> _Prompt_
Copy out every line in the rows below that contains the string "tests". Case counts, so match only that exact capitalization.

> _Information provided_
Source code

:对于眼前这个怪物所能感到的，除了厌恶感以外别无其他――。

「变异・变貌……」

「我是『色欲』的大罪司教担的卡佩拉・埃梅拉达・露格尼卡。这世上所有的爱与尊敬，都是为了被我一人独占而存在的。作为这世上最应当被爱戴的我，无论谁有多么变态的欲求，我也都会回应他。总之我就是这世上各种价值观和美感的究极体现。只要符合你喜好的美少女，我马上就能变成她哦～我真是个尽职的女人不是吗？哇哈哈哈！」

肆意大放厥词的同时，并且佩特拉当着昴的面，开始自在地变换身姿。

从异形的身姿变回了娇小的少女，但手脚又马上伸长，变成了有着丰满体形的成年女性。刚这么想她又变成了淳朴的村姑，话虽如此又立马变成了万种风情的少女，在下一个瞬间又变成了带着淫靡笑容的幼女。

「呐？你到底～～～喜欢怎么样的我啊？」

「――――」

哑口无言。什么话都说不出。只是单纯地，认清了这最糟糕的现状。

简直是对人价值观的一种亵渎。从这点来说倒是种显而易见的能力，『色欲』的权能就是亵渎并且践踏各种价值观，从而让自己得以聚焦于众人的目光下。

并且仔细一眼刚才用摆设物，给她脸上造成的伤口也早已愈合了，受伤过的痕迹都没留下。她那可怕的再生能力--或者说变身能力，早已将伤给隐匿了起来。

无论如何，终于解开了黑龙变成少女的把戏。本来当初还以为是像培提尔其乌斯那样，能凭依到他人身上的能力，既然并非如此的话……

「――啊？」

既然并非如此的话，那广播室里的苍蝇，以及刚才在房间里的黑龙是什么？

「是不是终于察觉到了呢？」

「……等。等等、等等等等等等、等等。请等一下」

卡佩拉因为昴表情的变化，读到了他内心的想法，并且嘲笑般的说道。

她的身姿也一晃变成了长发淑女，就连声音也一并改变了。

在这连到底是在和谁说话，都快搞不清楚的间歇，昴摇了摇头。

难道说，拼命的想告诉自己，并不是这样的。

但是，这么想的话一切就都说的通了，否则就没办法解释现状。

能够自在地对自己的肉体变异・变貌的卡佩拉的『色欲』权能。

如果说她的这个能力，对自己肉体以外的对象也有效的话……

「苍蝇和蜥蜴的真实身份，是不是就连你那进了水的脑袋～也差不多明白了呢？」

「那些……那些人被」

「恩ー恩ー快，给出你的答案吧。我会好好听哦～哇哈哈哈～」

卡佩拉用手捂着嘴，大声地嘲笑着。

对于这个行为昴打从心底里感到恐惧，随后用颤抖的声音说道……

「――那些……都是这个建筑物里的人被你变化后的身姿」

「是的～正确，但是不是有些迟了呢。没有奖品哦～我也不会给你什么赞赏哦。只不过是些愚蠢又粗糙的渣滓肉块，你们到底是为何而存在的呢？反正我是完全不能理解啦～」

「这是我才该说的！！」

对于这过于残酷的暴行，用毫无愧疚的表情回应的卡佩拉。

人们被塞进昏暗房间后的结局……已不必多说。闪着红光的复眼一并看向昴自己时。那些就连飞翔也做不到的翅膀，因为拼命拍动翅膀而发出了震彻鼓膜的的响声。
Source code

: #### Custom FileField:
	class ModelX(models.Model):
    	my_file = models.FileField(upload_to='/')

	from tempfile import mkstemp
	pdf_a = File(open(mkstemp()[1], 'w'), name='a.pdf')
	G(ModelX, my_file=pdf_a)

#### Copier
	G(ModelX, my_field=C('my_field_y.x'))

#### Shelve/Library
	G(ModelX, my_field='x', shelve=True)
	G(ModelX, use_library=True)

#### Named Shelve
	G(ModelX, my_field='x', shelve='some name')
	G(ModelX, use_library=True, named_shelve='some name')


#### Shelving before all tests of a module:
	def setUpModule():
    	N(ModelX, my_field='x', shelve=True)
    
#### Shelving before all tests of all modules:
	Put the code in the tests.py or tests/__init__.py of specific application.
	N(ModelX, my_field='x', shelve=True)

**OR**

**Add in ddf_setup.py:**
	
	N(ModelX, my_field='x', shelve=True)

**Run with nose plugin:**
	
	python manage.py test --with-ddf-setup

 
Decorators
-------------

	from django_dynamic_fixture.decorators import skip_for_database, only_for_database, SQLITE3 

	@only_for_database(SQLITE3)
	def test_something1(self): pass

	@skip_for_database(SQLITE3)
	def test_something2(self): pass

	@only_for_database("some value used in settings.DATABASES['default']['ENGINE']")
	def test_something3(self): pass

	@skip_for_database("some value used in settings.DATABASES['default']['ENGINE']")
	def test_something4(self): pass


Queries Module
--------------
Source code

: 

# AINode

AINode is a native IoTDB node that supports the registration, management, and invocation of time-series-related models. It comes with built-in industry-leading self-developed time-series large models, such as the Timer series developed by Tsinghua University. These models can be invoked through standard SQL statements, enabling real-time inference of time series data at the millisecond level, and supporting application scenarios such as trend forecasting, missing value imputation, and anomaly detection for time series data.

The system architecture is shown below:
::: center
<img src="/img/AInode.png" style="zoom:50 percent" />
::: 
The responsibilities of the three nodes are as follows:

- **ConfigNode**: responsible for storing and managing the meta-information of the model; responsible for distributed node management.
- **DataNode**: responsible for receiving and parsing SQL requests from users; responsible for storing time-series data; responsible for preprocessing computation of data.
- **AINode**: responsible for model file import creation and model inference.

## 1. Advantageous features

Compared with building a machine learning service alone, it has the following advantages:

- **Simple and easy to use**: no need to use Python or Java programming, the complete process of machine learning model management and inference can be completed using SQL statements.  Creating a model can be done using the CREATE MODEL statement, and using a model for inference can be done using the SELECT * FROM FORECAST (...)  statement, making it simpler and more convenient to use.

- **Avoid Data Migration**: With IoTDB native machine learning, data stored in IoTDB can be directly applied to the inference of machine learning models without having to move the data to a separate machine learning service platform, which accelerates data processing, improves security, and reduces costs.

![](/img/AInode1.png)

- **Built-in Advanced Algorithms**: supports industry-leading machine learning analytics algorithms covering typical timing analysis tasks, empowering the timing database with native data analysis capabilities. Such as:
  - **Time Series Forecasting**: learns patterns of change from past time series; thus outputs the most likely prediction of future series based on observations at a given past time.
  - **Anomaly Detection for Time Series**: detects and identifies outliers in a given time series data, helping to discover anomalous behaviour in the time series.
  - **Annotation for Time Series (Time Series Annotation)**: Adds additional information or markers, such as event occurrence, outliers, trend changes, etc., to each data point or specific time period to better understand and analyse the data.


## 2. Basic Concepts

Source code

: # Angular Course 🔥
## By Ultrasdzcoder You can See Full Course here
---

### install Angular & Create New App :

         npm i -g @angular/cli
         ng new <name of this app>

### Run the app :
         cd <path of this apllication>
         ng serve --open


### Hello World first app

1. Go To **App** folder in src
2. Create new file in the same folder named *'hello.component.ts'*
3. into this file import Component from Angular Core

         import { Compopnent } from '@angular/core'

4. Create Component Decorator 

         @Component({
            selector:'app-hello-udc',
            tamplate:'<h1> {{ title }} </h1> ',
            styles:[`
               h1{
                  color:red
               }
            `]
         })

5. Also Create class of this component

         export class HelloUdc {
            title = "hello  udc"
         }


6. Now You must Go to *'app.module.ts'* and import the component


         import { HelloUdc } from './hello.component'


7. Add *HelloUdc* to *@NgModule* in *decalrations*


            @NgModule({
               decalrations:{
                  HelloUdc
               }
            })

> _Final answer_
#### Shelving before all tests of a module:
#### Shelving before all tests of all modules:
	Put the code in the tests.py or tests/__init__.py of specific application.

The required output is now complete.